▶ **Task A**
Rewrite the entire listing below, replacing "스타 페리" with "Star Ferry" wherever it occurs and keeping everything else unchanged. Leave the pictures out of your answer.

▶ **Text excerpt**
------------------------

The latch actuator 18 has a coupling portion 181 and an actuating portion 182. The coupling portion 181 is fitted into the axial hole 121 in a rear end of the inner shell 12. A retaining pin 110 is extended through the inner shell 12 to secure the coupling portion 181 in place . The coupling portion 181 is formed with a cavity 1811 for receiving the rotation control member 19 therein. A sleeve member 191, which is also made of tetrafluoroethylene polymer, is mounted fittingly in the cavity 1811. The sleeve member 191 has a fan-shaped end wall 1911. The drive projection 131 of the drive plate 13 engages the end wall 1911 so as to transmit rotation of the drive plate 13 to the latch actuator 18. The end wall 1911 is formed with a shaped hole 1912 therethrough. Like the drive hole 132 in the drive plate 13, the shaped hole 1912 is also in the shape of three-quarters of a circle.

The rotation control member 19 includes a spring 192 and a control pin 193 that are disposed in the cavity 1811. The control pin 193 is biased by the spring 192 toward the drive plate 13. The control pin 193 has a front end that serves as a stop end 1931, which has a cross section identical to the shape of the drive hole 132 and the shaped hole 1912. The control pin 193 is further formed with an axially extending slot 1932 therealong. The retaining pin 110 further extends through the slot 1932 to limit axial movement of the control pin 193.

In this embodiment, the lock core device 10 is formed as a detachable module that can be mounted in the padlock body 20. However, it should be appreciated by those skilled in the art that the lock core device 10 can be also used in a wide range of other applications, such as in door locks, auxiliary locks, and other lock apparatuses.

Referring to Figures 3, 4 and 5, the padlock body 20 is shown to include a padlock housing 21, two seal rings 22, a shackle member 23, a latch unit in the form of two catch members 24, a securing member 25, a plug 26, a securing block 27, and a protective block 28.

------------------------

▶ **Task B**
Translate this sentence from the lock core description into Spanish: "The control pin 193 is biased by the spring 192 toward the drive plate 13."

[Transcribed page contents]
------------------------

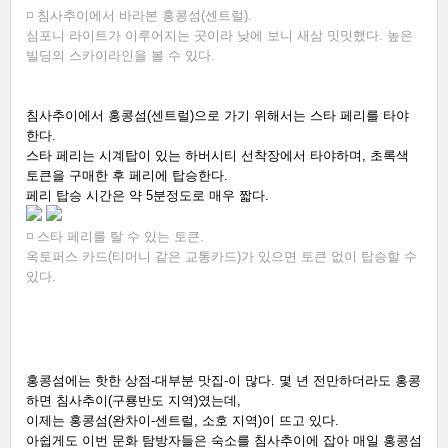
◽ 침사추이에서 바라본 홍콩섬(센트럴). 
심포니 라이트가 이루어지는 곳이라 낮에 보니 새삼 밋밋했다. 높은 
빌딩의 스카이라인을 볼 수 있다.  
침사추이에서 홍콩섬(센트럴)으로 가기 위해서는 스타 페리를 타야 
한다. 
스타 페리는 시계탑이 있는 하버시티 선착장에서 타야하며, 
초록색 
토큰을 구매한 후 페리에 탑승한다. 
페리 탑승 시간은 약 5분정도로 매우 짧다. 
◽ 스타 페리를 탈 수 있는 토큰.
옥토퍼스 카드(티머니 같은 교통카드)가 있으면 토큰 없이 탑승할 수 
있다.  
홍콩섬에는 핫한 상점-대부분 맛집-이 많다. 몇 년 전만하더라도 홍콩
하면 침사추이(구룡반도 지역)였는데, 
이제는 홍콩섬(완차이-센트럴, 소호 지역)이 뜨고 있다. 
아쉽게도 이번 문화 탐방자들은 숙소를 침사추이에 잡아 매일 홍콩섬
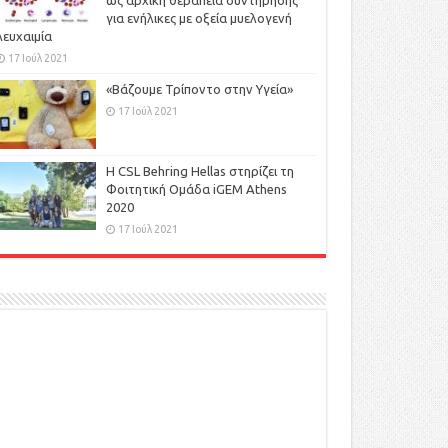
ως αρχική θεραπεία συντήρησης
για ενήλικες με οξεία μυελογενή
λευχαιμία
17 Ιούλ 2021
«Βάζουμε Τρίποντο στην Υγεία»
17 Ιούλ 2021
H CSL Behring Hellas στηρίζει τη
Φοιτητική Ομάδα iGEM Athens
2020
17 Ιούλ 2021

------------------------

▶ **Solution A**
◽ 침사추이에서 바라본 홍콩섬(센트럴). 
심포니 라이트가 이루어지는 곳이라 낮에 보니 새삼 밋밋했다. 높은 
빌딩의 스카이라인을 볼 수 있다.  
침사추이에서 홍콩섬(센트럴)으로 가기 위해서는 Star Ferry를 타야 
한다. 
Star Ferry는 시계탑이 있는 하버시티 선착장에서 타야하며, 
초록색 
토큰을 구매한 후 페리에 탑승한다. 
페리 탑승 시간은 약 5분정도로 매우 짧다. 
◽ Star Ferry를 탈 수 있는 토큰.
옥토퍼스 카드(티머니 같은 교통카드)가 있으면 토큰 없이 탑승할 수 
있다.  
홍콩섬에는 핫한 상점-대부분 맛집-이 많다. 몇 년 전만하더라도 홍콩
하면 침사추이(구룡반도 지역)였는데, 
이제는 홍콩섬(완차이-센트럴, 소호 지역)이 뜨고 있다. 
아쉽게도 이번 문화 탐방자들은 숙소를 침사추이에 잡아 매일 홍콩섬
ως αρχική θεραπεία συντήρησης
για ενήλικες με οξεία μυελογενή
λευχαιμία
17 Ιούλ 2021
«Βάζουμε Τρίποντο στην Υγεία»
17 Ιούλ 2021
H CSL Behring Hellas στηρίζει τη
Φοιτητική Ομάδα iGEM Athens
2020
17 Ιούλ 2021

▶ **Solution B**
El pasador de control 193 está empujado por el resorte 192 hacia la placa de accionamiento 13.